EXERCISE PROMPT: Below are records; reproduce exactly the lines from the one that has "index pip: (122, 106)" through the one that has "pinky tip: (79, 195)", ends included, and nothing more.

STUDY MATERIAL:
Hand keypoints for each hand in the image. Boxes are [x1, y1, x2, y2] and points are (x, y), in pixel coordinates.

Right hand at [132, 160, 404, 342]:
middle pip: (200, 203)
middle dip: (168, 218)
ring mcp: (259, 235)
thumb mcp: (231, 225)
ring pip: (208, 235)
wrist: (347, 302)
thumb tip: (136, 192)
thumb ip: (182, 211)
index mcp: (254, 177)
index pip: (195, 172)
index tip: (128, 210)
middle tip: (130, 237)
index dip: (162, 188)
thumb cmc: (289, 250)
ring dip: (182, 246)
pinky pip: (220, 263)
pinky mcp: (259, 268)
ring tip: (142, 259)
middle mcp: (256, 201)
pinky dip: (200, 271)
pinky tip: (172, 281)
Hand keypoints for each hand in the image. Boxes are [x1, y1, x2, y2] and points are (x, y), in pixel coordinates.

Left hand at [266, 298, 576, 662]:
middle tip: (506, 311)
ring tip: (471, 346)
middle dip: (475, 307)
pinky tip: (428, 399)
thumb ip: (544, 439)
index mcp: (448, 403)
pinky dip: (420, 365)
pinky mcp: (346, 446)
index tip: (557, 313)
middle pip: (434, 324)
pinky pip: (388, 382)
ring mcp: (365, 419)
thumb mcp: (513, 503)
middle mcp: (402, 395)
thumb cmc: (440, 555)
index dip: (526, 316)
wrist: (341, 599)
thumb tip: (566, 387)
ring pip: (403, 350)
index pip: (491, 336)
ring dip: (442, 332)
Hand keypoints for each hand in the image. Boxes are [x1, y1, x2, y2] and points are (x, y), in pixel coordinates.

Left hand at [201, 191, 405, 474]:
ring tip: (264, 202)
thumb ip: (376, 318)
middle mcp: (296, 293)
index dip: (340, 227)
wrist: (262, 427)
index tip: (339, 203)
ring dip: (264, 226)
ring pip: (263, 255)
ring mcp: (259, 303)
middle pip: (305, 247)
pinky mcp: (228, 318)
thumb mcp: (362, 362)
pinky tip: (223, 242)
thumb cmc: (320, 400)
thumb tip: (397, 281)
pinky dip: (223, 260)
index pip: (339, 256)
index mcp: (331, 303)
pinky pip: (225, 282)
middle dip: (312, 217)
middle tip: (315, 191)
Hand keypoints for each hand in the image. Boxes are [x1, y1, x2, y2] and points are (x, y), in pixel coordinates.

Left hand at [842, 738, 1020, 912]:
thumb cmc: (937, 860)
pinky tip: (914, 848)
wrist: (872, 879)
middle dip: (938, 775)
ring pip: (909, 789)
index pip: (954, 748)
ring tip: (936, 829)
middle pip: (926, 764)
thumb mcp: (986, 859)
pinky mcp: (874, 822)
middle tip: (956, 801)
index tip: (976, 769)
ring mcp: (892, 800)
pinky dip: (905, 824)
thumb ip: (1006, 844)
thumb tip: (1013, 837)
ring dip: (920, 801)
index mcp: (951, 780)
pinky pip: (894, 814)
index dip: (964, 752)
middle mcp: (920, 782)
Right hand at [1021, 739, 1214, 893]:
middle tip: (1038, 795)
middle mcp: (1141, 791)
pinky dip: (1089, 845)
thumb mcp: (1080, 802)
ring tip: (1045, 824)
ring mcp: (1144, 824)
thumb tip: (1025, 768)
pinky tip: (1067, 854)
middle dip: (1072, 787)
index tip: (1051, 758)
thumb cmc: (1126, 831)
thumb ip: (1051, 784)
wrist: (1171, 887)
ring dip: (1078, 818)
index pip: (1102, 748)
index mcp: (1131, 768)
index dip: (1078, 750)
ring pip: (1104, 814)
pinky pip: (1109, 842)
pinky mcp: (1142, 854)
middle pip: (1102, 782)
--
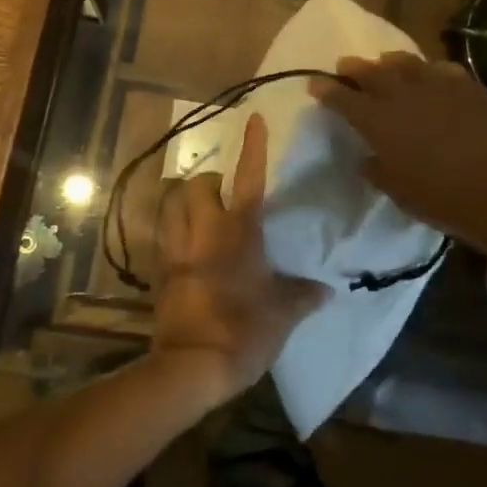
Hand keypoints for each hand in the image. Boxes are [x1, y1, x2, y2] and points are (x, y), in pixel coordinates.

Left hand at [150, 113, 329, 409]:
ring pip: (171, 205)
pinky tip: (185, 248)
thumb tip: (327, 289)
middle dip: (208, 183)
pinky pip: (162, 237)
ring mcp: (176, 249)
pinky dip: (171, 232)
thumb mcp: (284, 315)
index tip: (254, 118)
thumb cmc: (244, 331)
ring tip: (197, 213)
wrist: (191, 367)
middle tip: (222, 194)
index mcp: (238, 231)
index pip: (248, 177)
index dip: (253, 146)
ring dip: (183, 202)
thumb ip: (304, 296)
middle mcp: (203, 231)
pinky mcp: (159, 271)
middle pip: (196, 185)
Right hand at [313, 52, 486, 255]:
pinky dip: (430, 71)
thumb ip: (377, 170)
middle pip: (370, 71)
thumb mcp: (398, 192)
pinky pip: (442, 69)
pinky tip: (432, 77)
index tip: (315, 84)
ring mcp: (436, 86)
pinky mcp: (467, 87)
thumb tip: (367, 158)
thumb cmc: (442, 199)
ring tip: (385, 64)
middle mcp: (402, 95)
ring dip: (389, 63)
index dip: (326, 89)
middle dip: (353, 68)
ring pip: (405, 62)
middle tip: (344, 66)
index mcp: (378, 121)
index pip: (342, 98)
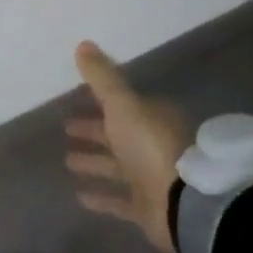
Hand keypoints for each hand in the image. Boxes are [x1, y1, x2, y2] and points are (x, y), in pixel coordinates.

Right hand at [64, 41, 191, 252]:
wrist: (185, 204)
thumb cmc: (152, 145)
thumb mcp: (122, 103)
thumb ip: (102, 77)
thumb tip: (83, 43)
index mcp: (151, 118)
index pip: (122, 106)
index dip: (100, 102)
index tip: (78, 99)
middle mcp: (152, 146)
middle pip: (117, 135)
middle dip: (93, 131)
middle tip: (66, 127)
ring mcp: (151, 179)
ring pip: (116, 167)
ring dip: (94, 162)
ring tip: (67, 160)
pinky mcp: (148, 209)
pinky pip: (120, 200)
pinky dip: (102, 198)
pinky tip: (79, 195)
==
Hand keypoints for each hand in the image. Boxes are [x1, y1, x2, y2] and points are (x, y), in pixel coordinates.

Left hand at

RESPONSE:
index pip: (122, 106)
index dip: (100, 102)
index tip: (78, 99)
middle mcp: (152, 146)
middle pip: (117, 135)
middle dip: (93, 131)
middle tip: (66, 127)
ring mcp: (151, 179)
ring pip: (116, 167)
ring dip: (94, 162)
ring tip: (67, 160)
pinky mcp: (148, 209)
pinky pip: (120, 200)
pinky dip: (102, 198)
pinky tip: (79, 195)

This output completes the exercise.